Kegiatan tersebut menjadi bagian dari rangkaian Pengenalan Kehidupan Kampus bagi Mahasiswa Baru (PKKMB) Pascasarjana UNIBA.
Kegiatan yang diikuti seluruh mahasiswa baru itu resmi dibuka oleh Rektor UNIBA, Prof. Bambang Dwi Suseno, didampingi jajaran panitia dan pimpinan kampus.
Dalam sambutannya, Prof. Bambang menegaskan bahwa kegiatan luar ruang ini bukan sekadar ajang pengenalan kampus, tetapi juga sarana mempererat hubungan antarmahasiswa serta memperkuat kebersamaan dengan seluruh civitas akademika, khususnya di lingkungan Pascasarjana.
“Melalui Outdoor Activity ini, mahasiswa diharapkan dapat beradaptasi, belajar bekerja sama, dan membangun komunikasi yang baik melalui aktivitas edukatif yang telah disiapkan panitia,” ujarnya.
Ketua Yayasan UNIBA, Sakti Andayani, turut mengapresiasi semangat para peserta.
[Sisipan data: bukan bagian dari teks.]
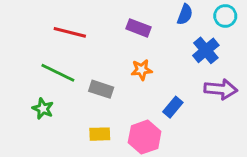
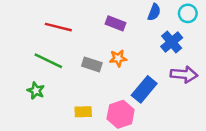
gray rectangle: (101, 89) -> (92, 64), moved
blue rectangle: (173, 107) -> (144, 89), size x1.5

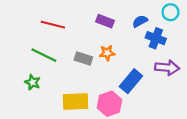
blue semicircle: (154, 12) -> (140, 21), moved, turned -140
blue cross: (172, 42) -> (156, 38), turned -30
yellow rectangle: (83, 112) -> (75, 102), size x1.6

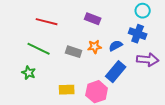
cyan circle: (170, 12) -> (143, 11), moved
blue semicircle: (140, 21) -> (116, 46), moved
yellow rectangle: (75, 102) -> (67, 90), size x0.7

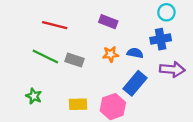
blue cross: (138, 34) -> (161, 39), turned -30
blue semicircle: (116, 46) -> (135, 53), turned 40
gray rectangle: (74, 52) -> (74, 60), moved
green star: (29, 73) -> (34, 96), moved

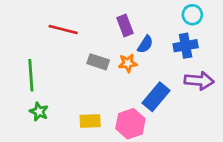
purple rectangle: (108, 22) -> (125, 25), turned 48
blue semicircle: (135, 53) -> (145, 44), moved, turned 112
green line: (45, 57) -> (31, 75), moved, turned 60
gray rectangle: (74, 60) -> (98, 62), moved

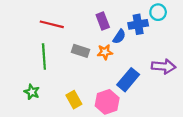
blue cross: (186, 46) -> (138, 24), moved
green line: (31, 75) -> (44, 56), moved
yellow rectangle: (90, 121) -> (74, 100), turned 63

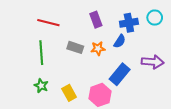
cyan circle: (158, 12) -> (155, 18), moved
blue semicircle: (119, 37) -> (120, 41), moved
green star: (32, 92) -> (41, 86), moved

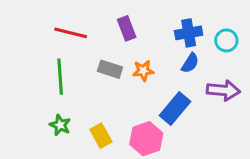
cyan circle: (155, 18) -> (226, 40), moved
purple rectangle: (96, 20) -> (127, 28), moved
blue semicircle: (120, 41) -> (190, 63), moved

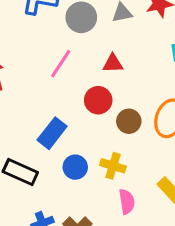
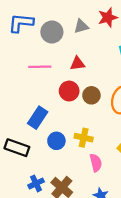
pink line: (61, 64) -> (40, 67), turned 60
brown circle: (129, 121) -> (91, 95), moved

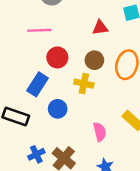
red triangle: (77, 64) -> (100, 28), moved
red circle: (69, 91) -> (57, 57), moved
yellow cross: (84, 138) -> (84, 84), moved

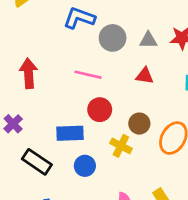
red triangle: (100, 28) -> (145, 76), moved
blue rectangle: (37, 84) -> (70, 133), turned 40

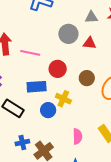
gray circle: (113, 38) -> (68, 34), moved
pink line: (88, 75) -> (30, 53), moved
yellow cross: (121, 146) -> (63, 99), moved

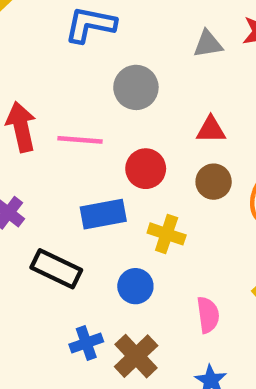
gray circle: (68, 34) -> (136, 87), moved
red triangle: (90, 43) -> (211, 130), moved
blue circle: (48, 110) -> (135, 286), moved

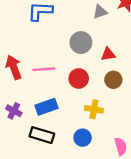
gray circle: (136, 87) -> (81, 43), moved
blue rectangle: (103, 214) -> (46, 107), moved

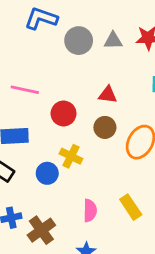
gray circle: (81, 43) -> (79, 41), moved
blue circle: (83, 138) -> (47, 173), moved

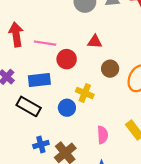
red triangle: (108, 95) -> (95, 42), moved
red circle: (64, 113) -> (67, 59), moved

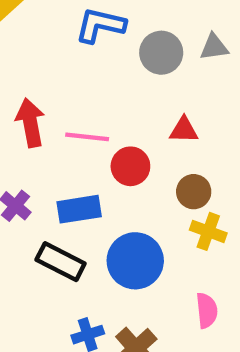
brown circle: (110, 69) -> (194, 192), moved
yellow cross: (85, 93) -> (208, 231), moved
blue circle: (67, 108) -> (135, 261), size x1.6

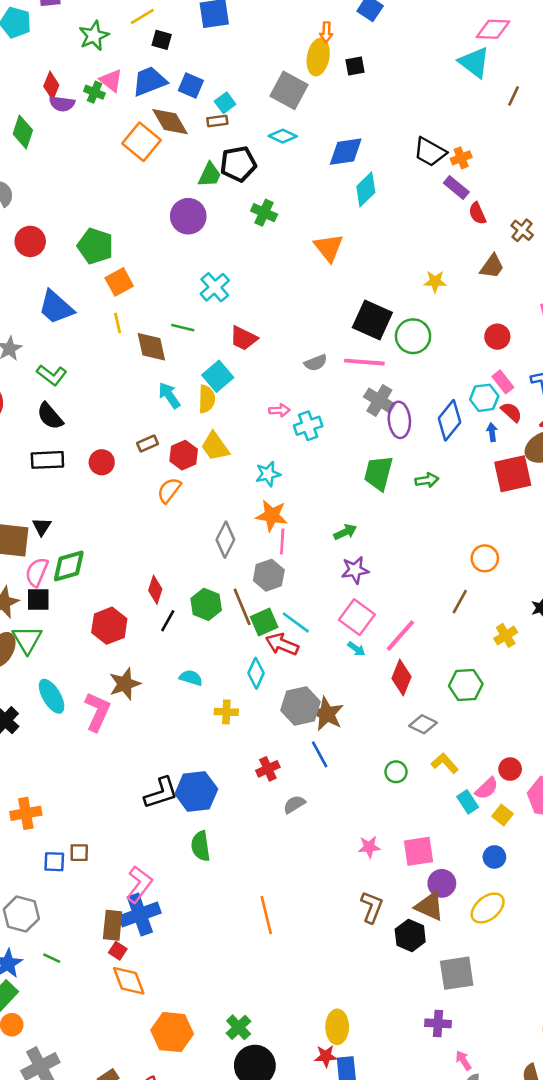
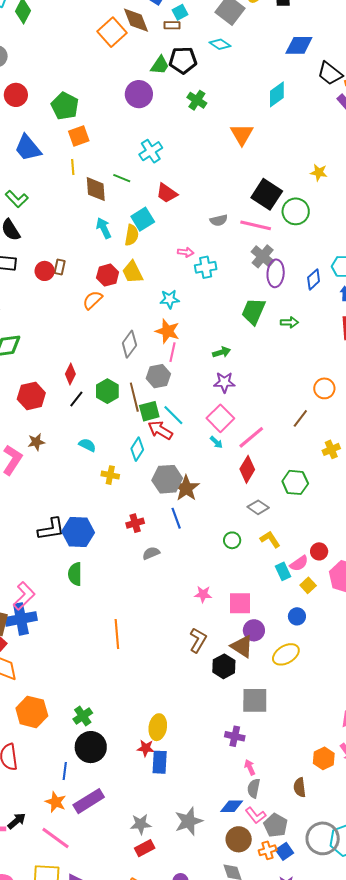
blue diamond: (346, 152) -> (299, 45), moved
blue diamond: (449, 420) -> (314, 279), size x0.7
brown rectangle: (148, 443) -> (60, 267), moved, turned -63
brown star: (125, 684) -> (36, 442), size x0.7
Ia menilai kegiatan tersebut dapat menumbuhkan nilai tanggung jawab sosial sekaligus membentuk karakter mahasiswa yang cerdas secara akademik dan baik dalam bersosialisasi.
“Bersamaan kegiatan ini, saya yakin akan meningkatkan kedekatan, membentuk nilai kebersamaan dan tanggung jawab sosial bagi mahasiswa, tidak hanya cerdas secara akademik, tetapi baik dalam bersosial,” katanya.
Sepanjang kegiatan, para peserta mengikuti berbagai permainan edukatif seperti team building, leadership games, hingga sesi refleksi nilai kebangsaan dan integritas mahasiswa.
Ketua Panitia PKKMB Pascasarjana 2025, Muhklis, menambahkan bahwa kegiatan ini dirancang untuk menumbuhkan kolaborasi dan komunikasi yang menyenangkan, agar terjalin sinergi yang positif dalam lingkungan akademik.
Sementara itu, Pembina Yayasan UNIBA, Prof. Furtasan Ali Yusuf, menyampaikan bahwa UNIBA terus mengembangkan kurikulum berstandar internasional agar lulusan mampu bersaing secara global.
“Kurikulum Universitas Bina Bangsa akan semakin menginternasional, sehingga dapat bersaing dalam pengembangan aspek akademik bagi bapak dan ibu untuk berkarir lebih baik. Mahasiswa Pascasarjana juga akan mengikuti student exchange ke luar negeri setiap tahun sebagai bentuk implementasi nyata,” tandasnya. (*)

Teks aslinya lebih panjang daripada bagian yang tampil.